In dem Vorschlag für die Änderung – der ja schon durch ist – steht dabei nicht wortwörtlich drin, dass es einen Uploadfilter geben muss. Viele Kritiker sind aber der Meinung, dass das die einzige technische Möglichkeit ist, Urheberrechtsverletzungen von vorne rein zu vermeiden.

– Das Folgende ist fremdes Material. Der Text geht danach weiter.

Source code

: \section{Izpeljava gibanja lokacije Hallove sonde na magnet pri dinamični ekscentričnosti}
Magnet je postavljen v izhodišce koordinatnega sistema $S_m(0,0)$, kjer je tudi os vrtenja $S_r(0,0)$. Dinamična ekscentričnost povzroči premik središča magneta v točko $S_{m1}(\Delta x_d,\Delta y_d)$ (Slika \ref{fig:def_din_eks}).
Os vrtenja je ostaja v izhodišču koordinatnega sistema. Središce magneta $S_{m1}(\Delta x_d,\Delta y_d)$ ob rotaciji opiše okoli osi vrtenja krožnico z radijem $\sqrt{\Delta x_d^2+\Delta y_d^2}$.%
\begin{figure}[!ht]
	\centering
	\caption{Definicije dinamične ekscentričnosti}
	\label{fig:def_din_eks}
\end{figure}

👎 Ist ein Uploadfilter echt die einzige Möglichkeit? Wenn die Plattformen garantieren müssen, dass bei ihnen keine Urheberrechte verletzt werden, dann haben sie zwei Möglichkeiten:

1. Sie müssen verhindern, dass solcher Content hochgeladen wird. Das ginge mit Uploadfiltern.
2. Sie müssen diejenigen bezahlen, die das Urheberrecht an den Inhalten haben. So funktioniert das zum Beispiel bei der Gema.

👎 Für wen wären solche Filter besonders schlimm? Für kleine Firmen. Denn: Vor allem die großen Marktführer (wie YouTube) haben genug Geld, um die neuen Regeln zumindest ansatzweise umzusetzen.

Damit – das befürchten zumindest viele Kritiker – könnte deren Stellung im Internet noch größer werden. Heißt: Wir könnten fast nur noch Inhalt von großen Anbietern sehen. Und: Kleinere Dienste müssten wahrscheinlich die Uploadfilter der größeren mitbenutzen – und wären damit von ihnen abhängig.

👎 Warum reden viele von Zensur? Die Kritiker sagen sogar, dass das Internet dann "zensiert" wird. Denn solche Filtersysteme sind fehleranfällg und erlauben vielleicht Dinge nicht auf der Plattform, die eigentlich gegen kein Recht verstoßen. Das würde dann unser Recht auf unzensierte Meinungsfreiheit beschneiden!